■ **Passage shown**:
With the multi-country Project HEART, unique evaluations across countries could now also be accomplished.

  1. Adjorlolo-Johnson, G., Wahl, A., Ramachandran, S., Strasser, S., Kouakou, J., Tindyebwa, D., Alons, C., Neluheni, T., Lee, S., Marlink, R. Scaling up Pediatric HIV Care and Treatment in Africa: Clinical Site Characteristics Associated with Favorable Service Utilization. J Acquir Immune Defic Syndr. Jan 1;62(1):e7-e13, 2013.
  2. Liu K, Farahani M, Mashamba T, Mawela M, Joseph J, Van Schaik N, Honey E, Gill M, Jassat W, Stringer E, Chintu N, Marlink R. Pregnancy Outcomes and Birth Defects From an Antiretroviral Drug Safety Study of Women in South Africa and Zambia. AIDS. 24(15), 2014.
  3. Auld A, Agolory G, Shiraishi W, Wabwire-Mangen F, Kwesigabo G, Mulenga M, Hachizovu S, Asadu E, Tuho Z, Ettiegne-Traore V, Mbofana, F, Okello V, Azih C, Denison A, Tsui S, Koole O, Kamiru H, Nuwagaba-Biribonwoha H, Alfredo C, Jobarteh K, Odafe S, Onotu D, Ekra A, Kouakou S, Ehrenkranz P, Bicego G, Torpey K, Mukadi D, Praag E, Menten J, Mastro T, Hamil-ton D, Swaminathan M, Dokubo K, Baughman L, Spira T, Colebunders R, Bangsberg D, Marlink R, Zee A, Kaplan J, Ellerbrock V. Antiretroviral Therapy Enrollment Characteristics and Outcomes Among HIV-Infected Adolescents and Young Adults Compared with Older Adults – Seven African Countries, 2004-2013. MMWR Morb Mortal Wkly Rep. 63(47): 1097-1103, 2014.

■ **Parts of the exercise**:
• A. In the Project HEART passage, which journal published the antiretroviral drug safety study of women in South Africa and Zambia?
• B. Extend the Project HEART passage, picking up right after its last entry.
The rows after this play no part here.

■ **Records shown**:
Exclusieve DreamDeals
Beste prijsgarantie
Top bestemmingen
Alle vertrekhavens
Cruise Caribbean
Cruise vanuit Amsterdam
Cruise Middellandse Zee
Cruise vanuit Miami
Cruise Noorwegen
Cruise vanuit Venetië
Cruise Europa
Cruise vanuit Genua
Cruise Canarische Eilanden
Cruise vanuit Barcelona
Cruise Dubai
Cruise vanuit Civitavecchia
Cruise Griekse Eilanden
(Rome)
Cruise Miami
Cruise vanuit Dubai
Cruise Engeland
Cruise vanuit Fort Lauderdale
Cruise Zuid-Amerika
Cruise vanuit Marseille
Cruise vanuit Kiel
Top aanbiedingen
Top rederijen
* * *
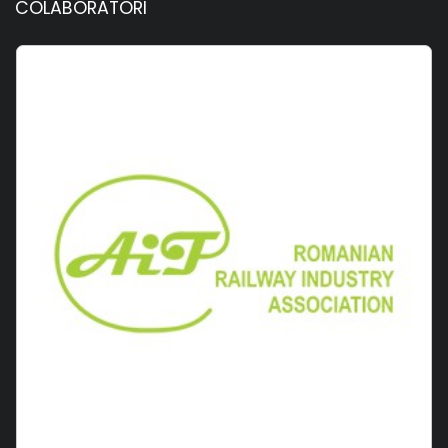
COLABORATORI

■ **Written responses**:
• A. AIDS

• B.
My colleague, Dr. Wafaie Fawzi, had found in Tanzania in a nutritional study of post-partum women living with HIV, but not on ART, that the progression to AIDS seemed to be slowed with a specific multivitamin combination that excluded the use of Vitamin A in the preparation. This finding was both dramatic and unexpected. We felt that the finding needed confirmation in both women and men, and in the era of ART now becoming available in Africa. With colleagues from Florida International University, we replicated the study in Botswana via a RCT giving the same multivitamin combination, and also testing the potential effect of the micronutrient, selenium, with placebos in a 2 X 2 factorial design. We showed that after just 2 years, the likelihood of progressing to either AIDS or death was reduced by half in a cohort of people living with HIV, not yet eligible for ART. Follow up studies are urgently warranted.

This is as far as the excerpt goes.